Only a few brave souls have surpassed this low traits to become a whole person, uniquely themselves.
The rest will try to bring others down and just when you think you have climbed out of the hole and your hand is reaching for the sun, another hand grabs your leg to bring you down again.
While jealous arrows in the form of the other person controlling the entire environment and trying to make sure you get pushed out onto the sidelines where you won’t make anyone feel insecure ever again, instead you can do a couple of things.
First heal yourself by reading words of strength. You might be affected by how you were treated in the office and a variety of emotions will be swirling around you. These can vary from pain, embarrassment, resentment, anger, confusion, doubt, uncertainty and more.

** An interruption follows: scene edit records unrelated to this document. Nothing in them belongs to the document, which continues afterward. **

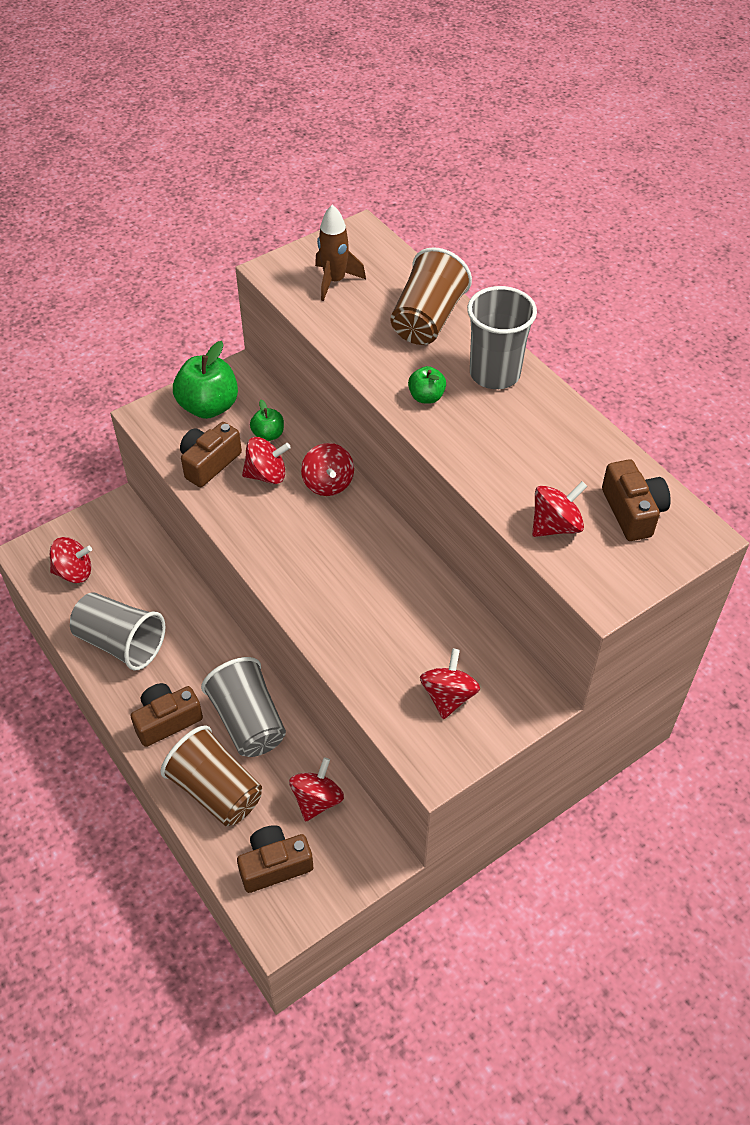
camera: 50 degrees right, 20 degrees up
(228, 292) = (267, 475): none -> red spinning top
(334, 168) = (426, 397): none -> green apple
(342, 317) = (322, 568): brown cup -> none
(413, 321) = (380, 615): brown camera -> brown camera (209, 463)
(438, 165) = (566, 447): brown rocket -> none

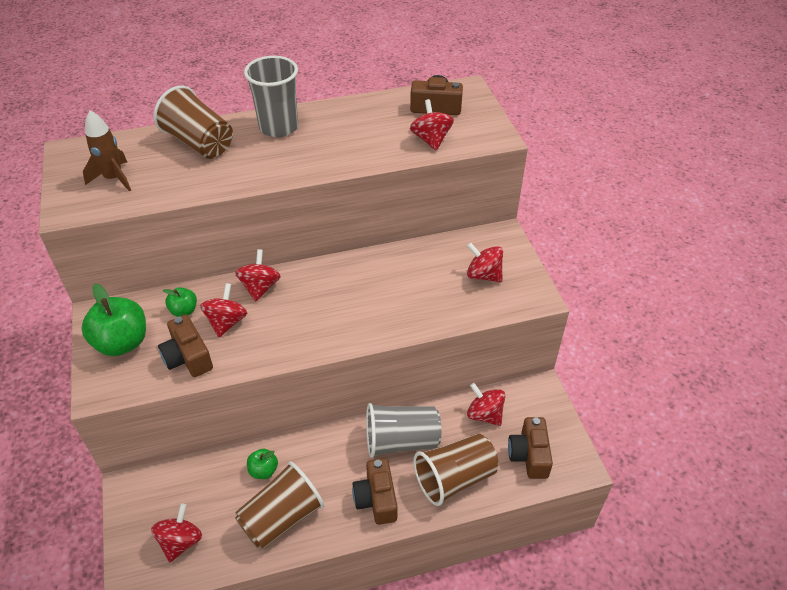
camera: 70 degrees left, 5 degrees down
(121, 643) = (282, 517): grey cup -> brown cup
(328, 483) = (260, 287): red spinning top -> red spinning top turned 90 degrees counterclockwise
(426, 397) = (278, 164): green apple -> green apple (263, 470)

You can not let them affect your time or day by reading a positive social media post that is encourages you to thrive. One that identifies with what you are going through, makes you feel less alone.
Like this post that I randomly stumbled upon on a day where I needed some strength because of a bad interaction with a coworker:
After you feel better go into work the next day and reframe the context of the situation to one where you can improve your inner strength.
This is a golden opportunity to get to know yourself better and enhance your own confidence. Yes through pain comes confidence. Insecurity leads to growth. cc: Bruce Jenner.
Remember that you don’t need to get scared or slump your shoulders each time this person walks by.
In fact try to stand strong and keep your body language confident. Attempt this at least one time in a nonverbal way, let whatever feelings arise between you two hang out there, it will pass momentarily, and don’t get disrupted by feelings of fear.
Not being rattled by presence has a powerful atom bomb effect on others.
If this person happens to be a younger individual, as hard as it is, you must have compassion. For myself, I even have to dig deeper to come up with more patience for younger girls who exhibit this kind of behavior.
Sigh, I was once this kind of girl myself…
(✿ ♥‿♥) payback is lovely isn’t it?
Since words are very powerful you can simply say to the young girl privately that this isn’t how women behave anymore.
There is no reason for jealousy or competition as it just holds everyone back and no one is able to advance from it.
It is much better to partner with each other and to not feel resentful if you see a person who has a trait or unique spin on life that you admire. It’s fun to learn from other people and there really is no harm in it for you or your ego.
If you see jealous behavior at the office and it’s a younger girl be cautious, and if you think this person is just a little misguided and won’t retaliate too harshly or make your life miserable, then try speaking to them and letting them know that female rivalry is on it’s way out the door.
Over to you: How do you deal with jealous binds at the office? Does it still happen at the office or is it on it’s way out?